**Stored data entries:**
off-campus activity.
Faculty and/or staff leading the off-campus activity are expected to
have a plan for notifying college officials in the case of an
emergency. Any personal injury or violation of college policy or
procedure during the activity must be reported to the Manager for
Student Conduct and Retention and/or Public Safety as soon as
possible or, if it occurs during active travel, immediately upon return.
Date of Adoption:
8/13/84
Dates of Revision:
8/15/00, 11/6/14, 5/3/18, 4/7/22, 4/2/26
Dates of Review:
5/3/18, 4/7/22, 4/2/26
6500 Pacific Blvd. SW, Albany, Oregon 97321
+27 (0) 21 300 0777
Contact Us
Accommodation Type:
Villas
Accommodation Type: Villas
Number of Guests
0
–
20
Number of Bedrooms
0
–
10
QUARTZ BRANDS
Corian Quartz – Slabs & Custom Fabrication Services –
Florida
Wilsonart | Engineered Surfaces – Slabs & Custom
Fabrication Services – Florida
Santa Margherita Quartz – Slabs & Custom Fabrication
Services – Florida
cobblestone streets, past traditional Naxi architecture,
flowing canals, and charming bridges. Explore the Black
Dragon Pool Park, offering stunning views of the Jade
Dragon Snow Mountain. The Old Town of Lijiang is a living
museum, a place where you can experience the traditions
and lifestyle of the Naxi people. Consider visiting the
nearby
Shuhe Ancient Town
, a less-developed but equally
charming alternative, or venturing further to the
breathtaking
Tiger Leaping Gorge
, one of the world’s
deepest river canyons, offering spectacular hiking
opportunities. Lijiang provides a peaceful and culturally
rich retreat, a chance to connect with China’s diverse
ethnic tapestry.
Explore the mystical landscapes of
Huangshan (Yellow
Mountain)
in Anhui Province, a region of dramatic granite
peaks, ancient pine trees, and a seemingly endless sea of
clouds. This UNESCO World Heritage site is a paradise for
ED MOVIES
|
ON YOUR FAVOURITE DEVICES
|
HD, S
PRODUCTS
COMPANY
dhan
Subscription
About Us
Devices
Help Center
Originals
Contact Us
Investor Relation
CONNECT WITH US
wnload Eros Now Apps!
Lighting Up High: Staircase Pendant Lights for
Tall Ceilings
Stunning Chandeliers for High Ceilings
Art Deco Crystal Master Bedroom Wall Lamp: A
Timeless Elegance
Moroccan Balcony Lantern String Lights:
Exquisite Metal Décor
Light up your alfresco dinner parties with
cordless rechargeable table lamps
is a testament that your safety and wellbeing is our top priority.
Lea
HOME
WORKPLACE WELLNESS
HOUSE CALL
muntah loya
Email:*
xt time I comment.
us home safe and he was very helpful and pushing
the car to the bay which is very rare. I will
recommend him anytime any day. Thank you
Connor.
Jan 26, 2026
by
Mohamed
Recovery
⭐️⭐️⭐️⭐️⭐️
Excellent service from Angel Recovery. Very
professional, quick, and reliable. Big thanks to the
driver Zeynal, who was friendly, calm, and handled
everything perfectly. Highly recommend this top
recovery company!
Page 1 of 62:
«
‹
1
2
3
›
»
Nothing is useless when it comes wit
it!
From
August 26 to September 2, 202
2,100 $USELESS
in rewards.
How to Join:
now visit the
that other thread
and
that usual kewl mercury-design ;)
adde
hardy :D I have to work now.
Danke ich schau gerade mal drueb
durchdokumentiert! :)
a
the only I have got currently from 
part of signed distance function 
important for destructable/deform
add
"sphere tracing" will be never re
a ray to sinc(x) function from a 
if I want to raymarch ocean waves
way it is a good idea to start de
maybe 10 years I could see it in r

**TASK GOAL:** Could you echo back, word for word, each line from the very start of the records down to and including the line that contains "21 300 0777"?

**OUTPUT OF THE EXERCISE:**
off-campus activity.
Faculty and/or staff leading the off-campus activity are expected to
have a plan for notifying college officials in the case of an
emergency. Any personal injury or violation of college policy or
procedure during the activity must be reported to the Manager for
Student Conduct and Retention and/or Public Safety as soon as
possible or, if it occurs during active travel, immediately upon return.
Date of Adoption:
8/13/84
Dates of Revision:
8/15/00, 11/6/14, 5/3/18, 4/7/22, 4/2/26
Dates of Review:
5/3/18, 4/7/22, 4/2/26
6500 Pacific Blvd. SW, Albany, Oregon 97321
+27 (0) 21 300 0777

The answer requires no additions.